The Fair Shares and Equal Claims Proposition

However, the problems that we encounter through this account, can be solved through the fair shares and equal claims proposition. The fair shares and equal claims, also known as the ‘ability to pay’ approach to climate change successfully meets the first principle of Rawls’ theory of justice: each person has an equal right to basic liberty. Rawls argues that these liberties can only be restricted for the sake of liberty and not for gains in welfare (ibid.). Climate change and its outcome threatens our basic liberty, as it has an “immediate implication for the full enjoyment of human rights including… the right to life, the right to take part in cultural life… the right to an adequate standard of living, the right to food, and the right to the high…standard of physical and mental health” especially to those in poverty (Caney, 2010, p.164). This means that justice requires a partnership with those who can afford to pay for climate change and those most affected by climate change in order to reach climate justice. The ‘ability to pay’ approach to climate change allows us to do so as it states that the costs of climate change should be met by the wealthy in proportion to their wealth. Further, justice demands a fair balance between burden and benefits. Thus, whoever can afford to hold the burden of the costs of climate change should do so.
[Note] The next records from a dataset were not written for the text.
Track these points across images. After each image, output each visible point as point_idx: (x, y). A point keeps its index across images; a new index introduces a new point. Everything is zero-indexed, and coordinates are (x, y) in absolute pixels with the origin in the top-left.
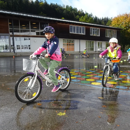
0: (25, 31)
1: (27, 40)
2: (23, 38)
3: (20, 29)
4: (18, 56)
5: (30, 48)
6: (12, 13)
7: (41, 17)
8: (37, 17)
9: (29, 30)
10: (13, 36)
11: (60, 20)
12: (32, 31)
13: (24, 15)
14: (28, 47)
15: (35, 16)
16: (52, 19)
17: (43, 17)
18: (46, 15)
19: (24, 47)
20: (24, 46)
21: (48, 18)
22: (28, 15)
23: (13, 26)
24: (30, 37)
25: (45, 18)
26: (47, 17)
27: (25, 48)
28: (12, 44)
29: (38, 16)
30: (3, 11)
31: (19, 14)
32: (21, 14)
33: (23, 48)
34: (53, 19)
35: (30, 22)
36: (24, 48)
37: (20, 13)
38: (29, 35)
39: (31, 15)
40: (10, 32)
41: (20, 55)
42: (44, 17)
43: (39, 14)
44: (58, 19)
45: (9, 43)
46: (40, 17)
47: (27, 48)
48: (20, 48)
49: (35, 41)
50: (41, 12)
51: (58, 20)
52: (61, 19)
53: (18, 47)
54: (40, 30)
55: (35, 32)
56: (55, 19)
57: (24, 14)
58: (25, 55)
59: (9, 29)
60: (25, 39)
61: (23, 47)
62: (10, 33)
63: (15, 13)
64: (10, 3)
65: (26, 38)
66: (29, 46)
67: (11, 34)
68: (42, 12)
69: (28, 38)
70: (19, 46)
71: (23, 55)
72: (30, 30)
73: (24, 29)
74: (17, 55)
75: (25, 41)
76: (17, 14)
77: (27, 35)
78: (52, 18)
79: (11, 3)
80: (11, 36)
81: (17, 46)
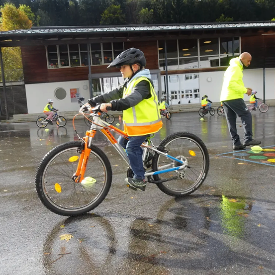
0: (187, 61)
1: (191, 78)
2: (184, 76)
3: (178, 58)
4: (174, 113)
5: (196, 96)
6: (165, 28)
7: (223, 26)
8: (215, 27)
9: (197, 58)
10: (166, 73)
11: (270, 24)
12: (202, 59)
13: (188, 27)
14: (193, 93)
15: (210, 26)
16: (247, 25)
17: (227, 26)
18: (232, 19)
19: (185, 94)
20: (185, 92)
21: (239, 26)
22: (196, 27)
23: (166, 54)
24: (198, 72)
25: (231, 26)
26: (235, 24)
27: (187, 95)
28: (163, 90)
29: (216, 24)
30: (148, 26)
31: (178, 28)
32: (182, 27)
33: (183, 96)
34: (251, 25)
35: (198, 39)
36: (185, 96)
37: (178, 26)
38: (196, 68)
39: (201, 25)
40: (161, 66)
41: (178, 110)
42: (229, 24)
43: (217, 20)
44: (264, 23)
45: (157, 87)
46: (219, 26)
47: (191, 95)
48: (176, 96)
49: (209, 80)
50: (221, 16)
51: (262, 25)
52: (271, 22)
53: (174, 95)
54: (220, 55)
55: (208, 59)
56: (255, 25)
57: (187, 25)
58: (188, 110)
59: (159, 59)
60: (187, 78)
61: (183, 94)
62: (159, 68)
63: (170, 28)
64: (158, 8)
65: (189, 75)
66: (195, 91)
67: (162, 69)
68: (223, 15)
69: (193, 75)
70: (176, 93)
71: (185, 110)
72: (199, 56)
73: (187, 56)
74: (174, 111)
75: (187, 81)
76: (174, 28)
77: (192, 68)
78: (249, 23)
79: (160, 9)
80: (162, 74)
81: (172, 93)
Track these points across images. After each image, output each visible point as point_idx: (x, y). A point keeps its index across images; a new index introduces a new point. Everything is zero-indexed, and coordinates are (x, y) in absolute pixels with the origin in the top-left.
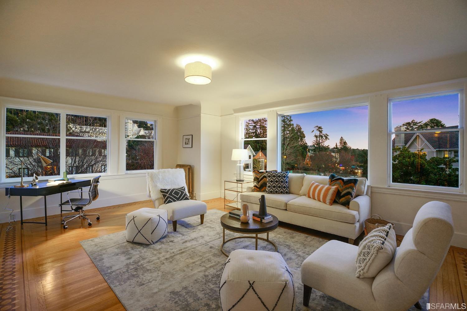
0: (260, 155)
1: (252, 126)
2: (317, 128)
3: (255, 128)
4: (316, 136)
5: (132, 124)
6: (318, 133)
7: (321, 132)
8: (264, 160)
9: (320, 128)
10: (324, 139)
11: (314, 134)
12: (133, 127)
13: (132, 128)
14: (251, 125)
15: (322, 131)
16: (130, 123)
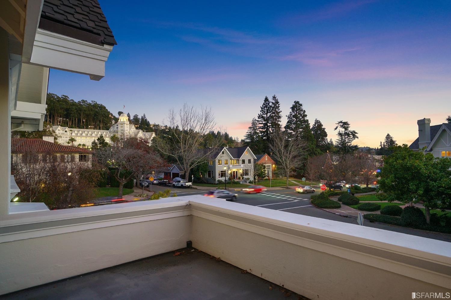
0: (266, 160)
1: (261, 124)
2: (342, 124)
3: (266, 126)
4: (340, 134)
5: (128, 126)
6: (342, 130)
7: (346, 129)
8: (271, 165)
9: (345, 123)
10: (352, 137)
11: (337, 131)
12: (130, 129)
13: (129, 131)
14: (261, 122)
15: (349, 127)
16: (127, 125)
Distribution of Human Responsibility Behind Climate Change

The fair shares account avoids what Moss calls a weak-link problem, the difficulties of using historical responsibilities to guide the distribution of the costs of climate change, a problem encountered by the historical benefit account. Nevertheless, this claim has also been controversial as it requires the advantaged to take responsibility for other people’s GHG emissions. The objection assumes that it is wrong that some bear a burden for a problem that they have not caused. This assumption, however, is implausible as we all live in a world where producing GHG is inevitable and climate change is a problem that we will all have to face one day. Simon Caney argues that there are three options in distributing the burden, where the advantaged should pay (option 1), the poor should pay (option 2) or nothing should be done (option 3). All these options disadvantage someone in the end, and ultimately all of us living on Earth in the long run.

Therefore, the most efficient way to solve problems of climate change would be, rather than tossing around the blame, those who can afford to pay, take the financial burden, whilst those less well-off contribute through small acts such as recycling or taking time off their day to contribute in research towards a solution. Asking the burdened to burden themselves more what they have already would undermine their basic human rights, whilst requesting the advantaged to take part in a duty that will benefit not only them but everyone in the future is not. Thus, the argument proposing that it is unfair to put the burden on the advantaged is infeasible. The fair shares and equal claim is the most convincing principle for climate justice. However, in saying this, I believe that while we exempt the less-advantaged from carrying the financial burden of climate change, we should not exclude them from non-financial contributions to solving climate change. Instead of paying to solve climate change, justice would allow them to contribute by doing small acts such as recycling or having mandatory volunteering at institutions that research ways to decrease our emission of greenhouse gases.


Justice is providing equal shares of burdens to everyone responsible for a problem, such as that of climate change. We all contribute to the emission of greenhouse gases and ultimately, we are one major cause of the climate change we face. Thus, this paper agrees with the claim that justice requires whoever can afford to fix complications of climate change should do so, regardless of who caused them in the first place. Additionally, I also believe that the disadvantaged should be exempt from any action as we all contribute to and benefit from the emission of greenhouse gases.